We have a simple workflow that looks similar to this:
The workflow starts out with a file that has potentially millions of records in it that need to be processed. I can see a couple of options available to process this:
- Create a single workflow with Activities at each stage that process a file. Each Activity would take a reference to a file, process the file and then return a reference to the newly created processed file. This is then passed on to the next Activity and so on. Each Activity can check the heartbeat to resume from a particular point if there are any issues during the processing.
- The original file is opened and each object is processed in a loop. Each Activity would then only process a single object so the object could probably be passed through as an argument rather than referenced in a file.

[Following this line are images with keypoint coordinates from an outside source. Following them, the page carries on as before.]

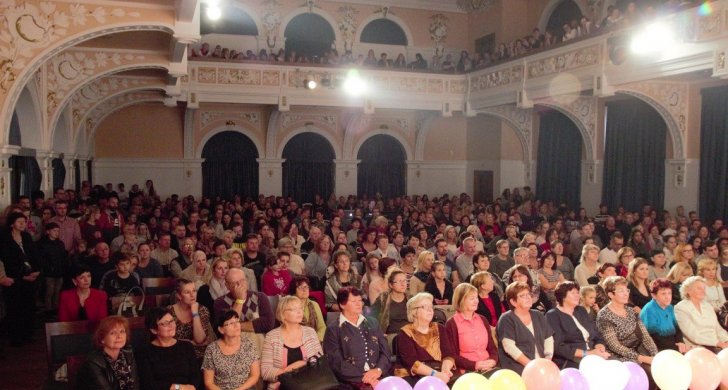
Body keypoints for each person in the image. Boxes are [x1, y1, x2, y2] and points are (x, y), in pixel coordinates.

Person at [323, 286, 391, 388]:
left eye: (360, 300)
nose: (359, 304)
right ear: (342, 304)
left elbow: (385, 352)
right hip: (351, 381)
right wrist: (366, 377)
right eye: (354, 301)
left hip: (379, 375)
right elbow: (336, 363)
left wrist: (378, 370)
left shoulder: (373, 322)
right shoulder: (333, 329)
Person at [261, 295, 324, 389]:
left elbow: (321, 361)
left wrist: (303, 363)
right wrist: (290, 370)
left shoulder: (310, 332)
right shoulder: (271, 336)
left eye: (300, 308)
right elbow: (265, 371)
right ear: (282, 314)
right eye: (293, 309)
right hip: (282, 386)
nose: (299, 312)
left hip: (310, 384)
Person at [395, 292, 455, 386]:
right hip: (414, 375)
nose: (430, 310)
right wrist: (436, 374)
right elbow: (412, 363)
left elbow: (448, 355)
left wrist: (445, 371)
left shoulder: (440, 328)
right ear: (414, 312)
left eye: (431, 307)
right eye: (424, 307)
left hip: (439, 370)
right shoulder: (405, 333)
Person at [546, 281, 609, 369]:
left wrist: (600, 346)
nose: (577, 295)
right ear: (563, 296)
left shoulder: (581, 310)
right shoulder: (552, 315)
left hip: (593, 354)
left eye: (577, 293)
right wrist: (588, 353)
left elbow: (596, 334)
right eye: (573, 293)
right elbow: (558, 347)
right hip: (571, 360)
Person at [597, 276, 658, 364]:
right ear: (611, 295)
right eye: (621, 291)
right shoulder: (604, 315)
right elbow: (615, 346)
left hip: (638, 352)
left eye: (627, 290)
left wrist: (655, 356)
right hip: (617, 357)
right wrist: (642, 358)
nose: (626, 294)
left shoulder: (631, 311)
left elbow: (645, 337)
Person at [497, 281, 554, 375]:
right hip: (518, 368)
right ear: (513, 302)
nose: (528, 297)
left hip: (541, 365)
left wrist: (547, 359)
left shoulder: (538, 314)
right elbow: (509, 347)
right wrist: (531, 365)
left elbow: (548, 338)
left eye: (528, 294)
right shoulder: (506, 318)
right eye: (522, 295)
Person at [0, 212, 40, 345]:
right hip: (14, 277)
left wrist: (36, 270)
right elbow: (6, 259)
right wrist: (20, 276)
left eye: (24, 222)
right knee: (15, 307)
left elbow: (34, 254)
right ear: (12, 224)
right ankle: (16, 336)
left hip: (29, 275)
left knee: (29, 306)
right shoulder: (5, 238)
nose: (23, 224)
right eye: (20, 222)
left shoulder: (27, 236)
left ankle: (27, 333)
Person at [137, 308, 201, 390]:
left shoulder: (187, 346)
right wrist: (177, 387)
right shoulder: (144, 352)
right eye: (165, 324)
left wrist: (191, 387)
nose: (171, 325)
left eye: (172, 321)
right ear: (153, 330)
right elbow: (148, 383)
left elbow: (196, 376)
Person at [444, 282, 499, 374]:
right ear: (461, 300)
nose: (476, 301)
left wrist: (493, 360)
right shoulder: (451, 324)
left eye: (476, 297)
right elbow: (452, 355)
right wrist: (475, 365)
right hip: (468, 371)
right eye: (471, 298)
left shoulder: (483, 319)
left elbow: (492, 348)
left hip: (489, 367)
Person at [202, 310, 261, 390]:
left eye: (237, 321)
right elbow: (209, 383)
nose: (236, 325)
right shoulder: (212, 349)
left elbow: (255, 375)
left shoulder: (249, 344)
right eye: (231, 323)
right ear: (221, 329)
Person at [76, 316, 139, 390]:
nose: (119, 336)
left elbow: (135, 385)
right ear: (102, 339)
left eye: (122, 331)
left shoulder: (128, 354)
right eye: (113, 333)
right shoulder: (94, 362)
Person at [213, 268, 275, 335]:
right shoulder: (220, 302)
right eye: (234, 282)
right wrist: (240, 300)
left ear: (246, 281)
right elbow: (226, 329)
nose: (240, 284)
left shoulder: (260, 297)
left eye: (242, 280)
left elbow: (268, 324)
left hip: (259, 340)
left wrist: (236, 326)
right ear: (227, 286)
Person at [674, 276, 728, 352]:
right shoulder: (681, 308)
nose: (703, 291)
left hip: (716, 344)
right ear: (688, 290)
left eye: (704, 288)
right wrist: (718, 343)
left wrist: (726, 340)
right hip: (697, 347)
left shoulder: (708, 306)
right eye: (699, 288)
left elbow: (718, 329)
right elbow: (693, 335)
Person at [169, 278, 216, 359]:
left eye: (194, 291)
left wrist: (195, 314)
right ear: (179, 296)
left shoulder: (202, 310)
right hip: (176, 353)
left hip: (199, 355)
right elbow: (168, 339)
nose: (192, 295)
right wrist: (189, 342)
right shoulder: (169, 312)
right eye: (187, 292)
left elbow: (199, 340)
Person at [639, 278, 690, 352]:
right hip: (657, 349)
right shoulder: (649, 310)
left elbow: (676, 328)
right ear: (654, 295)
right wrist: (677, 348)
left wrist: (680, 342)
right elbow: (654, 338)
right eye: (663, 293)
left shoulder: (670, 307)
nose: (667, 297)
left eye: (669, 293)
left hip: (672, 345)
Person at [371, 268, 411, 335]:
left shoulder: (411, 299)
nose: (403, 284)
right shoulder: (383, 298)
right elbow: (371, 316)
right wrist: (379, 333)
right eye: (399, 281)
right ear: (390, 285)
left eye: (404, 281)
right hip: (390, 335)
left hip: (408, 334)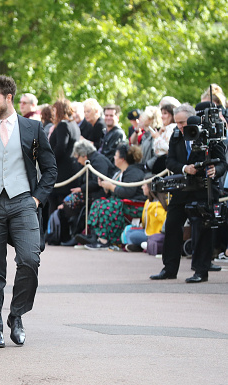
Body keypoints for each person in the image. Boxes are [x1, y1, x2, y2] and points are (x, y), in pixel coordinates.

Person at [0, 75, 57, 348]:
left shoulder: (34, 128)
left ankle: (17, 315)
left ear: (8, 98)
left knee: (30, 259)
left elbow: (50, 169)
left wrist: (37, 199)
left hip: (23, 202)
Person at [150, 103, 227, 283]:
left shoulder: (211, 136)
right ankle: (169, 269)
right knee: (171, 227)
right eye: (177, 123)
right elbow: (170, 162)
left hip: (204, 189)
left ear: (194, 120)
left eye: (183, 123)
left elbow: (223, 163)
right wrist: (185, 168)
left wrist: (214, 170)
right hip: (182, 188)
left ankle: (201, 271)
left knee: (202, 230)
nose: (180, 127)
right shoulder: (177, 136)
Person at [83, 144, 145, 250]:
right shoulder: (118, 172)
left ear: (122, 159)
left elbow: (128, 192)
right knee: (98, 202)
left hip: (134, 204)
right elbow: (117, 191)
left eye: (116, 156)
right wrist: (105, 187)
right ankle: (96, 235)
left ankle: (105, 240)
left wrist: (111, 187)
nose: (114, 158)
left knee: (107, 206)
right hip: (122, 202)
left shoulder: (134, 172)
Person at [58, 139, 115, 246]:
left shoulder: (98, 161)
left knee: (71, 201)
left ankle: (81, 232)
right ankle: (77, 232)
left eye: (77, 157)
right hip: (91, 193)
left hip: (99, 194)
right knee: (68, 202)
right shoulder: (91, 160)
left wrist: (81, 189)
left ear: (83, 155)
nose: (77, 160)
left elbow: (98, 181)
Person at [48, 98, 80, 214]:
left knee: (55, 203)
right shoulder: (74, 125)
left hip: (62, 172)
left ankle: (54, 231)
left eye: (55, 110)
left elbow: (61, 147)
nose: (53, 113)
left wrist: (48, 162)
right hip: (70, 169)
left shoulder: (63, 125)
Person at [124, 181, 167, 252]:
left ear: (150, 187)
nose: (142, 187)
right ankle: (140, 246)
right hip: (148, 231)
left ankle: (142, 246)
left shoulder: (158, 205)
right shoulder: (148, 202)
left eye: (144, 185)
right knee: (129, 230)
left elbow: (164, 221)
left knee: (132, 235)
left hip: (156, 234)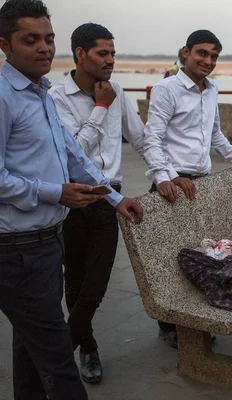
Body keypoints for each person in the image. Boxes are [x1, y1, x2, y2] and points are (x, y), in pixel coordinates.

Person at [0, 1, 143, 399]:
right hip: (17, 251)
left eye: (48, 39)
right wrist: (54, 192)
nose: (44, 48)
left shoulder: (39, 94)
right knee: (59, 365)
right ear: (4, 45)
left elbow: (73, 155)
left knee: (29, 353)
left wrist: (113, 197)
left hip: (48, 239)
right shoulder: (5, 98)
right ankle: (86, 351)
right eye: (30, 40)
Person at [144, 29, 232, 348]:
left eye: (214, 56)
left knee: (200, 253)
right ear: (185, 53)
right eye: (202, 53)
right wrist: (166, 176)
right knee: (168, 259)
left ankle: (193, 318)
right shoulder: (166, 89)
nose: (208, 61)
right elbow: (152, 138)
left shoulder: (211, 90)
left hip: (200, 185)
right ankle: (169, 327)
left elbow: (214, 135)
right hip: (170, 186)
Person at [48, 23, 146, 384]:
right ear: (79, 54)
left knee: (96, 285)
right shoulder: (57, 98)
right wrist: (101, 108)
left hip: (110, 200)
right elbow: (71, 152)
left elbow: (141, 139)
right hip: (73, 201)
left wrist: (164, 174)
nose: (111, 60)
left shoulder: (117, 91)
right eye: (103, 53)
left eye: (113, 53)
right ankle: (87, 347)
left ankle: (58, 356)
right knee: (74, 281)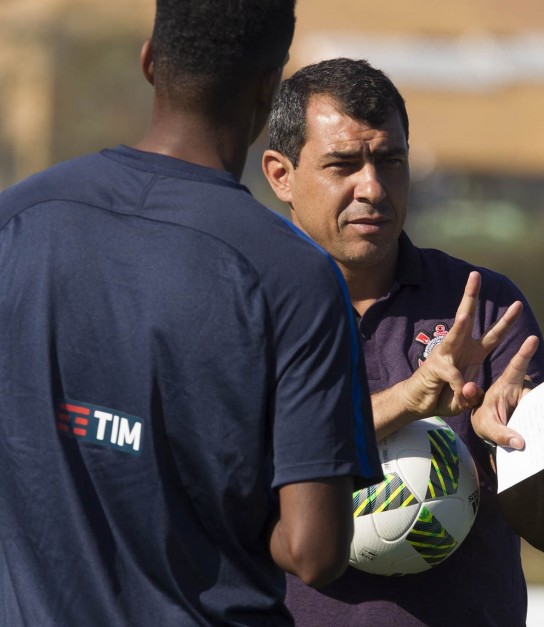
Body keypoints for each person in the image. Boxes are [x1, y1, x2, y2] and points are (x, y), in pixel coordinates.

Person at [0, 2, 381, 625]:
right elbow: (314, 552)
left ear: (150, 60)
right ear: (268, 84)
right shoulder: (295, 276)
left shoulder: (16, 220)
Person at [262, 57, 544, 626]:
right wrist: (408, 399)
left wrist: (507, 453)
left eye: (391, 162)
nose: (372, 187)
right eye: (343, 164)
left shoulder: (487, 308)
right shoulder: (244, 307)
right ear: (281, 175)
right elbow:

- The original file is opened and a separate workflow spawned for each object in the file. Each Activity would then only process a single object so this could probably be passed through as an argument rather than referenced in a file. Each child workflow would need to be tracked so the parent workflow completes once all children are complete.

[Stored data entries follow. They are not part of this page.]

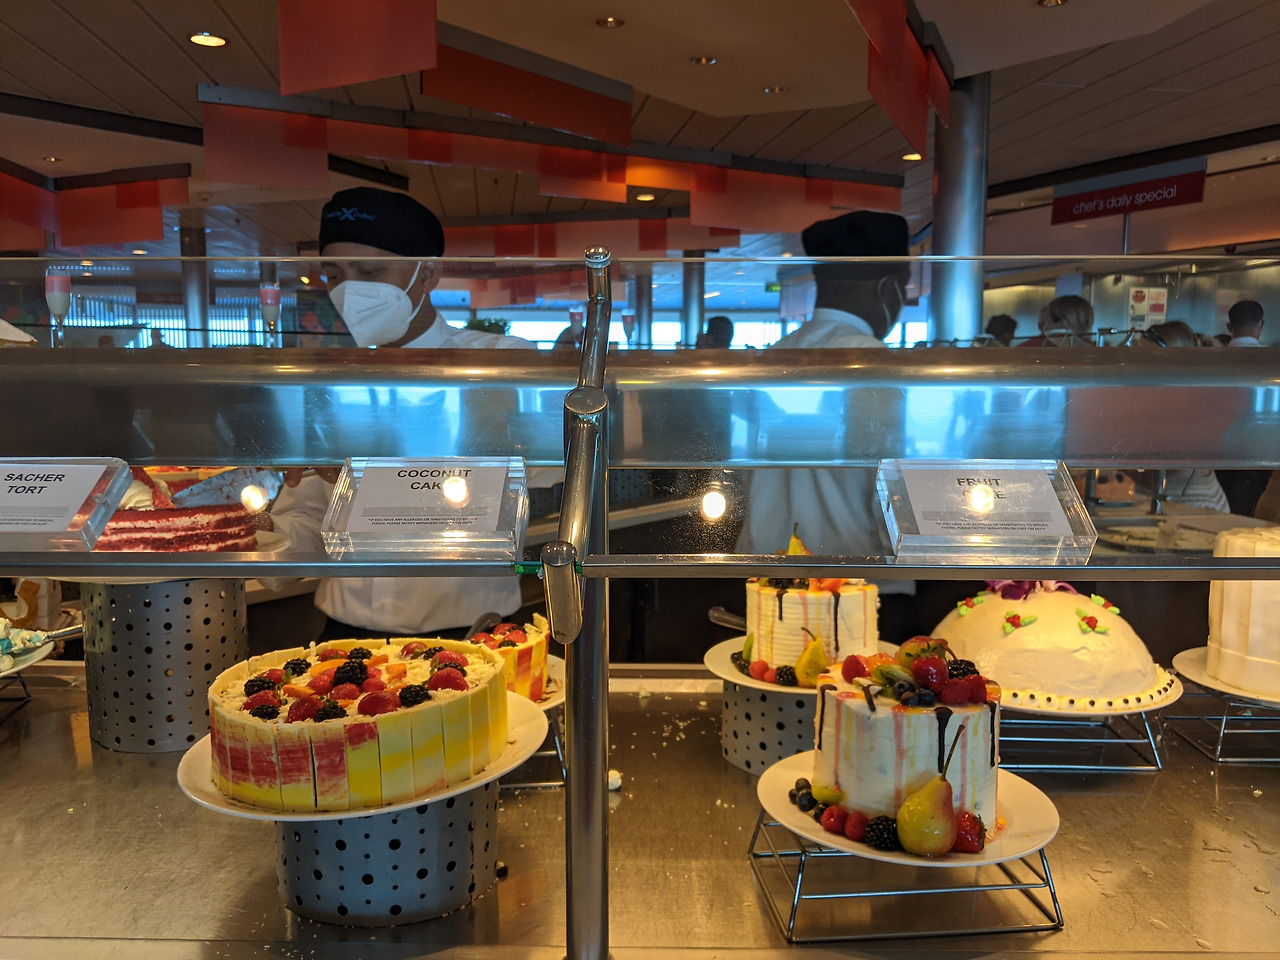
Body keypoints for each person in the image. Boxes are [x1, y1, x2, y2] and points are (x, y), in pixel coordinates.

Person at [264, 187, 546, 640]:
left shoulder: (500, 361)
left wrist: (369, 478)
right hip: (345, 635)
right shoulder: (329, 383)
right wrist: (253, 529)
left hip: (472, 630)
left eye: (370, 272)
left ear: (427, 274)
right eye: (334, 275)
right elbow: (311, 522)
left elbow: (532, 479)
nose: (348, 291)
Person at [735, 210, 917, 629]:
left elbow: (744, 477)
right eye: (905, 286)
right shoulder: (875, 364)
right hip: (854, 588)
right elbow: (888, 491)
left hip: (763, 576)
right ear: (888, 286)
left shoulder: (771, 357)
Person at [1020, 295, 1093, 346]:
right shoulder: (1094, 350)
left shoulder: (1029, 348)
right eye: (1042, 325)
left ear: (1061, 323)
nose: (1043, 330)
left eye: (1044, 324)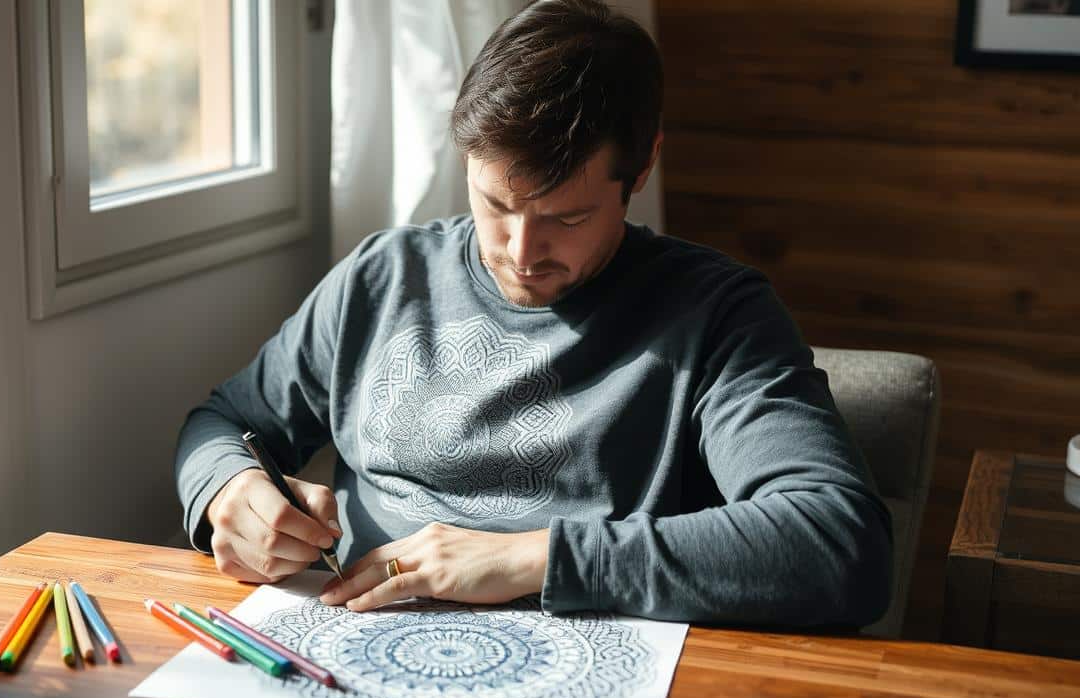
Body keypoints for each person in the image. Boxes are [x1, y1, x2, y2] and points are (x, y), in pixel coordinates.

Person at [175, 0, 891, 626]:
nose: (522, 252)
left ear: (641, 170)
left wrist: (532, 558)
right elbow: (224, 421)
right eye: (495, 205)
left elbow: (839, 541)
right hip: (350, 650)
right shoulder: (380, 278)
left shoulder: (717, 315)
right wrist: (228, 490)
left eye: (567, 218)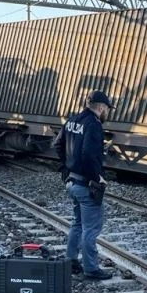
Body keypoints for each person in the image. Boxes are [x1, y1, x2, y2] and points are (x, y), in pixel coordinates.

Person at [53, 90, 114, 280]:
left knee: (77, 223)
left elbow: (57, 145)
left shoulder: (72, 119)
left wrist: (65, 167)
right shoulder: (94, 125)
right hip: (86, 184)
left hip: (71, 181)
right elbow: (88, 153)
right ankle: (91, 269)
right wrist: (96, 177)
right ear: (101, 107)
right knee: (91, 228)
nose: (107, 113)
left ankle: (71, 260)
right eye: (107, 109)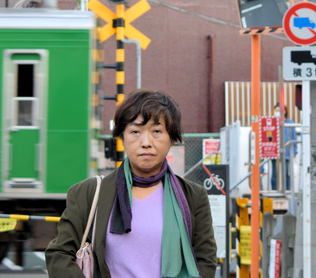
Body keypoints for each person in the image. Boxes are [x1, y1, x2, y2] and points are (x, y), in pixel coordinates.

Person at [45, 89, 217, 278]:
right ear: (122, 137)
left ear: (172, 139)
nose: (146, 142)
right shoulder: (88, 193)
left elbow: (205, 261)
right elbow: (59, 254)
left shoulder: (193, 197)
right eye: (135, 131)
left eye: (156, 131)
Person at [271, 103, 298, 191]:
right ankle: (274, 190)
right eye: (276, 111)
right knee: (274, 174)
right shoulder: (272, 122)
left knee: (286, 173)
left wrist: (294, 152)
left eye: (279, 111)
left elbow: (294, 137)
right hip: (274, 151)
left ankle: (287, 190)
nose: (277, 113)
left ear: (285, 111)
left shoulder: (290, 123)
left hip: (286, 152)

Option 2 has the potential to create millions of events within the single workflow so I think the internal limit of 100k events per workflow would render this option unviable.
Option 1 & Option 3 look like they could both work.
Option 1 Pro’s & Cons
- Pro: Not triggering multiple workflows
- Con: Cannot process multiple objects in parallel
Option 3 Pro’s & Cons
- Pro: can process multiple objects in parallel
- Con: Have to create a lot of workflows.
- Con: cannot take advantage of any bulk operations e.g. bulk saving of objects.
In this type of scenario is there any advice on which approach should be taken or pitfalls that one approach may have over the other?